- Task brief: Reproduce the records word for word, starting with their first line and ending with the line that contains "které společně probereme, zda Vaše výrobky", both ends included.

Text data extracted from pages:

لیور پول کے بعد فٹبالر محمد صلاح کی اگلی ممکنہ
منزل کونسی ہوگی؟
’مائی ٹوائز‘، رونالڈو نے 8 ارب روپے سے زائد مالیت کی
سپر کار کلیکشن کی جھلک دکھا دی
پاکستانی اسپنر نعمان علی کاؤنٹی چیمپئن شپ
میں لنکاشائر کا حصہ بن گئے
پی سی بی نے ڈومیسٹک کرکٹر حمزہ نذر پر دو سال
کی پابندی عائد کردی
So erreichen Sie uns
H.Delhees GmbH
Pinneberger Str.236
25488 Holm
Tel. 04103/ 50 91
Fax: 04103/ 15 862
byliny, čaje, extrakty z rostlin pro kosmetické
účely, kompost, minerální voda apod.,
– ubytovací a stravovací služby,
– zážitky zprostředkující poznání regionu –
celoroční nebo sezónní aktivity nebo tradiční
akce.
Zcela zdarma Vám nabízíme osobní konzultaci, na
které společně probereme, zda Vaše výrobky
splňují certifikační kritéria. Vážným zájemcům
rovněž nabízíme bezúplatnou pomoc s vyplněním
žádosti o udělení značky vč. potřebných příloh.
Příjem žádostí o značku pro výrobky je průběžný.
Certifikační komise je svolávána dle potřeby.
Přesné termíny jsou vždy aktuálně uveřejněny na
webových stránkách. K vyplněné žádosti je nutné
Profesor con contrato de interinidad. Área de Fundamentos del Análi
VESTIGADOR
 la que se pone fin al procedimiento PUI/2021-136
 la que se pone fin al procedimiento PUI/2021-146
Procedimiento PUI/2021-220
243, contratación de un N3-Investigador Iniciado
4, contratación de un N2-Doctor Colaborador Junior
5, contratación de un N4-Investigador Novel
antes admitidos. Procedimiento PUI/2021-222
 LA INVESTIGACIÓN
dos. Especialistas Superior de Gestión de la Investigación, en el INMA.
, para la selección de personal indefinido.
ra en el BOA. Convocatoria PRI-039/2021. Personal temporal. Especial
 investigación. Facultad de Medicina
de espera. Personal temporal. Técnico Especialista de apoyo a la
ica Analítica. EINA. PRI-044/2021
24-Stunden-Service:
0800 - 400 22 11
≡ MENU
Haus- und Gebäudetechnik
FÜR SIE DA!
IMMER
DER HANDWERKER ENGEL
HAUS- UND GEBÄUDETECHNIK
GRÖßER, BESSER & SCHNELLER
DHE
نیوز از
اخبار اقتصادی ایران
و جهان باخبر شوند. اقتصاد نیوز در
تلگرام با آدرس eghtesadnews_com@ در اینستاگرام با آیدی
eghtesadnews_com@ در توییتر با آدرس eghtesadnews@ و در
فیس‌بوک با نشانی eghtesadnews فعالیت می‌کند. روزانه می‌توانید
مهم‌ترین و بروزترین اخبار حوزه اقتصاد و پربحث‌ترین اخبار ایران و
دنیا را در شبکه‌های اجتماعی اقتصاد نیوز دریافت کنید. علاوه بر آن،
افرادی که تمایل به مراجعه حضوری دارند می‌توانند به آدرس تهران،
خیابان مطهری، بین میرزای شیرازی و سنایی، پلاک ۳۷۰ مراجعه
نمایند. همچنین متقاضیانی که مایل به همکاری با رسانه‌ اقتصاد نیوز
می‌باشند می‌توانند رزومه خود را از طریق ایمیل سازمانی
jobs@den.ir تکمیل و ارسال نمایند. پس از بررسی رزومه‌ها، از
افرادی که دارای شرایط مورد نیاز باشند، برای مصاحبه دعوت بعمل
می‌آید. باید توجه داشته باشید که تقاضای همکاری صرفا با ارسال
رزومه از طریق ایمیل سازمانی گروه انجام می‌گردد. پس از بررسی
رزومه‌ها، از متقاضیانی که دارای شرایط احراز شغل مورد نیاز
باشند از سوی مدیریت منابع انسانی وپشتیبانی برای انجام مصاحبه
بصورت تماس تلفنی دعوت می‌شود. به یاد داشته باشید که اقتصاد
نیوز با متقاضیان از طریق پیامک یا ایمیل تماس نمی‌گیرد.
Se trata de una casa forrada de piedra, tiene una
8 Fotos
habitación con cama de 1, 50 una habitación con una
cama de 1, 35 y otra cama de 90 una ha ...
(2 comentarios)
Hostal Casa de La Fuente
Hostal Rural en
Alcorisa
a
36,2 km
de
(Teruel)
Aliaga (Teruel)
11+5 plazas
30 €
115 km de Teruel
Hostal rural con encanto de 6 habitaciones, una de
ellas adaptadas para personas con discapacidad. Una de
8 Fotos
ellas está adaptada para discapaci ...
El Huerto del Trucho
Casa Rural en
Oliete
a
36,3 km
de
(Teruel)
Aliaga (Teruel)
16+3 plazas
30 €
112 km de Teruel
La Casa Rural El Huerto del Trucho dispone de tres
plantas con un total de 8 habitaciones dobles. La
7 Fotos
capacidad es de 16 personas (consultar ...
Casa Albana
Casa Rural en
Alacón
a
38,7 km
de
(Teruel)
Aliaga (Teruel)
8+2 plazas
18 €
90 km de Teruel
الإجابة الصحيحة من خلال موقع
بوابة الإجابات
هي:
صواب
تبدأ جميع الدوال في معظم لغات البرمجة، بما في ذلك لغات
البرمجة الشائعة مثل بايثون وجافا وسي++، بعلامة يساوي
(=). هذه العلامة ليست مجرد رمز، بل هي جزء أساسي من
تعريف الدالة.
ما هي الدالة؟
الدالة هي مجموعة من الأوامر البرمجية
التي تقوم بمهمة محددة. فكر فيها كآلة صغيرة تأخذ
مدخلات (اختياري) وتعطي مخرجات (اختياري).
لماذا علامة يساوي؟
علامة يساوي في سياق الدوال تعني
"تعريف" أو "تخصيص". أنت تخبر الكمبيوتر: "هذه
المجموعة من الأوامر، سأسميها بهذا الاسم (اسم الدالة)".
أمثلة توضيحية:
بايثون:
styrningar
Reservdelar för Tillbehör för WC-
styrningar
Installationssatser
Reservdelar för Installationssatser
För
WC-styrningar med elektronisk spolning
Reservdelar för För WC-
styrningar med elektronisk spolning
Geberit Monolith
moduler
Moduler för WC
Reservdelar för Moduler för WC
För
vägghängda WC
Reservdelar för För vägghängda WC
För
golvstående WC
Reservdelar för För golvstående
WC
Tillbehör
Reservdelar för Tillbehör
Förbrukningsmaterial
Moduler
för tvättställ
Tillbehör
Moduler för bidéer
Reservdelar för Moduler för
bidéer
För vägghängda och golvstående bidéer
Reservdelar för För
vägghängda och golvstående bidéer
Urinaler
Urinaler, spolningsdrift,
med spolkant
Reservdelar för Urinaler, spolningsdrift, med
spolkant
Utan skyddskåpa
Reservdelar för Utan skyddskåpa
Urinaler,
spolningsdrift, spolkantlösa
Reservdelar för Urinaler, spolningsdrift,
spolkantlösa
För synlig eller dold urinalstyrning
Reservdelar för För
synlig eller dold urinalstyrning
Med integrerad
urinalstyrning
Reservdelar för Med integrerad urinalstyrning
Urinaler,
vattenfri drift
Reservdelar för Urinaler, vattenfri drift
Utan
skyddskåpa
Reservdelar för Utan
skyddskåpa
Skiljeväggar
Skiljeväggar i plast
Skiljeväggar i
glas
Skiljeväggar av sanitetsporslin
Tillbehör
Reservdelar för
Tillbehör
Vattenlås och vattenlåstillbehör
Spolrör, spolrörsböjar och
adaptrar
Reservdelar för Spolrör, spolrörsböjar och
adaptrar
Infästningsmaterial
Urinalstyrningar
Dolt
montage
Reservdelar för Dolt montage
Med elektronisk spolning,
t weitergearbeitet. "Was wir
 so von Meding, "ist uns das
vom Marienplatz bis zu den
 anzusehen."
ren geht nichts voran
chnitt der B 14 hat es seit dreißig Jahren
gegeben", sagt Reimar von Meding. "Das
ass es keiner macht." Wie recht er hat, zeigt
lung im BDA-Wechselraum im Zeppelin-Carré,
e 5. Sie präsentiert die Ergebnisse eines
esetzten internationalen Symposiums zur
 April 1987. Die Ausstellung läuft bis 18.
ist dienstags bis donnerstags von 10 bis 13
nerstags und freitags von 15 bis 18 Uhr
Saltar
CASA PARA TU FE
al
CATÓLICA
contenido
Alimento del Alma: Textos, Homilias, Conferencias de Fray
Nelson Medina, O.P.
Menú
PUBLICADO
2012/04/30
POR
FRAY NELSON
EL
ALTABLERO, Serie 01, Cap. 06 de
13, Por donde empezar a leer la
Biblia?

- Solution:
لیور پول کے بعد فٹبالر محمد صلاح کی اگلی ممکنہ
منزل کونسی ہوگی؟
’مائی ٹوائز‘، رونالڈو نے 8 ارب روپے سے زائد مالیت کی
سپر کار کلیکشن کی جھلک دکھا دی
پاکستانی اسپنر نعمان علی کاؤنٹی چیمپئن شپ
میں لنکاشائر کا حصہ بن گئے
پی سی بی نے ڈومیسٹک کرکٹر حمزہ نذر پر دو سال
کی پابندی عائد کردی
So erreichen Sie uns
H.Delhees GmbH
Pinneberger Str.236
25488 Holm
Tel. 04103/ 50 91
Fax: 04103/ 15 862
byliny, čaje, extrakty z rostlin pro kosmetické
účely, kompost, minerální voda apod.,
– ubytovací a stravovací služby,
– zážitky zprostředkující poznání regionu –
celoroční nebo sezónní aktivity nebo tradiční
akce.
Zcela zdarma Vám nabízíme osobní konzultaci, na
které společně probereme, zda Vaše výrobky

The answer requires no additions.